*Prompt A*
In the post on BGP routing growth below, condense the paragraph beginning "If we could somehow charge a fee" into one shorter sentence that keeps its main facts.
*Prompt B*
According to the post on BGP routing growth below, in what size chunks does the current BGP management system handle IPv4 address space?
*Prompt C*
Write a continuation of the post on BGP routing growth, picking up after its final sentence.

I think this is an important question.

If we could somehow charge a fee for every BGP changed
advertisement, perhaps scaling it in some way to reflect how much it
ripples through the whole system, and then returned a major
proportion of that fee to the folks who run DFZ routers, then we
could keep some kind of damper on the growth in the number of DFZ
routes.

Even if we could, the current BGP management system does not suit
the needs of many end-users, because it only deals with IPv4 address
space in chunks of 256 addresses.  (Actually, with the above
charging scheme, it would probably be OK to get rid of the /24
filtering and allow people to advertise prefixes as long as /32 -
they would still be paying a fee per prefix and per change of the
prefix's advertisement.)

In order to meet the needs of millions to billions of end-users, we
need to slice and dice address space very finely - and that large
number of separate prefixes is  what we are trying to avoid in the
global BGP system.

*Collected data*
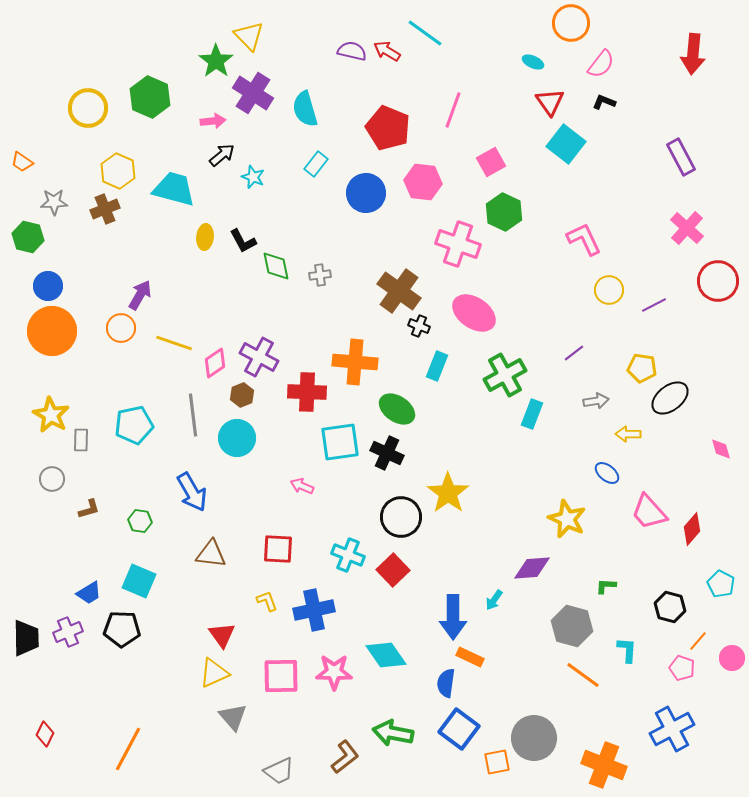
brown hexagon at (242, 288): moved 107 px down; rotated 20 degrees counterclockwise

*Exercise result A*
Charging a fee for every changed BGP advertisement, possibly scaled to how far it ripples through the system, and returning most of that fee to DFZ router operators could help limit growth in the number of DFZ routes.

*Exercise result B*
In chunks of 256 addresses.

*Exercise result C*
There are practical reasons why it is difficult or impossible to
introduce such charges for BGP advertisements and changes.  They are
physically introduced at multiple places all over the Net.  There is
no centralised gateway or authentication system which can tell BGP
routers which advertisements are approved and which are not.  So
charging could not be on a "turnstile" basis - pay per action - but
would have to be done on some kind of survey basis: monitoring
changes and invoicing whoever seemed to have made them.  This would
be extraordinarily messy and open to abuse.

With Ivip, charging on a turnstile basis is quite simple.  There is
(in the current model I am developing) one global stream of updates,
put together by multiple RUASes working together.  Each RUAS is
responsible for one or more MABs.  If an end-user wants their
mapping change sent out to the ITRDs and QSDs of the world, they
need to do it through this RUAS.  Whether they deal with the RUAS
directly or through one or more intermediary UASes doesn't really
matter.  The RUAS won't propagate the mapping change unless it knows
it will be paid for it.


> would the migration difficulty of doing this be harder or easier
> than Ivip? 

Charging for BGP updates would be a band-aid solution, whereas Ivip
provides lasting benefits including a new form of widely usable
mobility, fast control of load balancing, very fine slicing and
dicing of address space etc.  It is not clear how anyone could
reliably charge end-users for BGP updates.


> (*) Similarly, 'charge' wouldn't have to mean '£ money
> per msg'; in fact, you could think of today's route flap damping
> as a form of charging, and this would just be a bit more
> sophisticated.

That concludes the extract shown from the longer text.